[Your instructions]
Output each entry in full so that the result matches the data exactly.

[Given data]
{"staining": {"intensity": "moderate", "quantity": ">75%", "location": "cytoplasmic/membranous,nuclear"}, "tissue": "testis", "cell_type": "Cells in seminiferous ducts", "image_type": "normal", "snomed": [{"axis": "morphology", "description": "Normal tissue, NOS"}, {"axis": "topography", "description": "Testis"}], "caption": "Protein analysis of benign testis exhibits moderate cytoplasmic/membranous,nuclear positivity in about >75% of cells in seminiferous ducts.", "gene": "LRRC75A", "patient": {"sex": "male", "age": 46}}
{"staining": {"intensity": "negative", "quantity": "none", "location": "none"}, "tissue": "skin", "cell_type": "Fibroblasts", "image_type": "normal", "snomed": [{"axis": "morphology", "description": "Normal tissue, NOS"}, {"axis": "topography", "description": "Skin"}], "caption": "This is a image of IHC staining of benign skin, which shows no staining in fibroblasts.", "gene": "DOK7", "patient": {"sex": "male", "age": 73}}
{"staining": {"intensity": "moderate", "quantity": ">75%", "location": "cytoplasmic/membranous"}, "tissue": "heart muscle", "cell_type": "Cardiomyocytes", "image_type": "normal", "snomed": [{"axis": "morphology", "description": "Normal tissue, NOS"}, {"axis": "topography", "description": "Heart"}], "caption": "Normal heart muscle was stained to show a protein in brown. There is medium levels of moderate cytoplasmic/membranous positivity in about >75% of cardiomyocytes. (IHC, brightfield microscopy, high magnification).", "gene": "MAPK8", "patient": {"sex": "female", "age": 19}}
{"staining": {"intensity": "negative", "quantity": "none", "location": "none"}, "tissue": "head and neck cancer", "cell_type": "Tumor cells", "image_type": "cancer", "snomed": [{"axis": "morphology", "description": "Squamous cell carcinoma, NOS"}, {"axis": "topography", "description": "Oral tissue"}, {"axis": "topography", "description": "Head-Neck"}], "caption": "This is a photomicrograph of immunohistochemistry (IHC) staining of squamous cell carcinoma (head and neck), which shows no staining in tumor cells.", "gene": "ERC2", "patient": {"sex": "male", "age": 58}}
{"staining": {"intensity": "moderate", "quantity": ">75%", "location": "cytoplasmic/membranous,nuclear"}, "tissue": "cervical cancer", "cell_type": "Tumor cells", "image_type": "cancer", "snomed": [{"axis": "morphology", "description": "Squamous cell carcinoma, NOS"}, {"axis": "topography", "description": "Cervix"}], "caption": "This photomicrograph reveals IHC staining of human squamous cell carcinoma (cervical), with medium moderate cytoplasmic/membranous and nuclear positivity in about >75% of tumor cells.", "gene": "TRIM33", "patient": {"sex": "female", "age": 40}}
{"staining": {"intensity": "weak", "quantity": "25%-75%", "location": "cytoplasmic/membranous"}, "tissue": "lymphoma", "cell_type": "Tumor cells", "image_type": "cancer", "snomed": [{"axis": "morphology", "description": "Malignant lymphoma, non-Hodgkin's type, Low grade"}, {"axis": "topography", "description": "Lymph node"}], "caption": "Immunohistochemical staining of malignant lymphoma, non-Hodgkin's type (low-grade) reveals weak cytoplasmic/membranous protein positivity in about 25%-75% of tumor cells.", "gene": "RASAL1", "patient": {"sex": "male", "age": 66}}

[Your response]
{"staining": {"intensity": "moderate", "quantity": ">75%", "location": "cytoplasmic/membranous,nuclear"}, "tissue": "testis", "cell_type": "Cells in seminiferous ducts", "image_type": "normal", "snomed": [{"axis": "morphology", "description": "Normal tissue, NOS"}, {"axis": "topography", "description": "Testis"}], "caption": "Protein analysis of benign testis exhibits moderate cytoplasmic/membranous,nuclear positivity in about >75% of cells in seminiferous ducts.", "gene": "LRRC75A", "patient": {"sex": "male", "age": 46}}
{"staining": {"intensity": "negative", "quantity": "none", "location": "none"}, "tissue": "skin", "cell_type": "Fibroblasts", "image_type": "normal", "snomed": [{"axis": "morphology", "description": "Normal tissue, NOS"}, {"axis": "topography", "description": "Skin"}], "caption": "This is a image of IHC staining of benign skin, which shows no staining in fibroblasts.", "gene": "DOK7", "patient": {"sex": "male", "age": 73}}
{"staining": {"intensity": "moderate", "quantity": ">75%", "location": "cytoplasmic/membranous"}, "tissue": "heart muscle", "cell_type": "Cardiomyocytes", "image_type": "normal", "snomed": [{"axis": "morphology", "description": "Normal tissue, NOS"}, {"axis": "topography", "description": "Heart"}], "caption": "Normal heart muscle was stained to show a protein in brown. There is medium levels of moderate cytoplasmic/membranous positivity in about >75% of cardiomyocytes. (IHC, brightfield microscopy, high magnification).", "gene": "MAPK8", "patient": {"sex": "female", "age": 19}}
{"staining": {"intensity": "negative", "quantity": "none", "location": "none"}, "tissue": "head and neck cancer", "cell_type": "Tumor cells", "image_type": "cancer", "snomed": [{"axis": "morphology", "description": "Squamous cell carcinoma, NOS"}, {"axis": "topography", "description": "Oral tissue"}, {"axis": "topography", "description": "Head-Neck"}], "caption": "This is a photomicrograph of immunohistochemistry (IHC) staining of squamous cell carcinoma (head and neck), which shows no staining in tumor cells.", "gene": "ERC2", "patient": {"sex": "male", "age": 58}}
{"staining": {"intensity": "moderate", "quantity": ">75%", "location": "cytoplasmic/membranous,nuclear"}, "tissue": "cervical cancer", "cell_type": "Tumor cells", "image_type": "cancer", "snomed": [{"axis": "morphology", "description": "Squamous cell carcinoma, NOS"}, {"axis": "topography", "description": "Cervix"}], "caption": "This photomicrograph reveals IHC staining of human squamous cell carcinoma (cervical), with medium moderate cytoplasmic/membranous and nuclear positivity in about >75% of tumor cells.", "gene": "TRIM33", "patient": {"sex": "female", "age": 40}}
{"staining": {"intensity": "weak", "quantity": "25%-75%", "location": "cytoplasmic/membranous"}, "tissue": "lymphoma", "cell_type": "Tumor cells", "image_type": "cancer", "snomed": [{"axis": "morphology", "description": "Malignant lymphoma, non-Hodgkin's type, Low grade"}, {"axis": "topography", "description": "Lymph node"}], "caption": "Immunohistochemical staining of malignant lymphoma, non-Hodgkin's type (low-grade) reveals weak cytoplasmic/membranous protein positivity in about 25%-75% of tumor cells.", "gene": "RASAL1", "patient": {"sex": "male", "age": 66}}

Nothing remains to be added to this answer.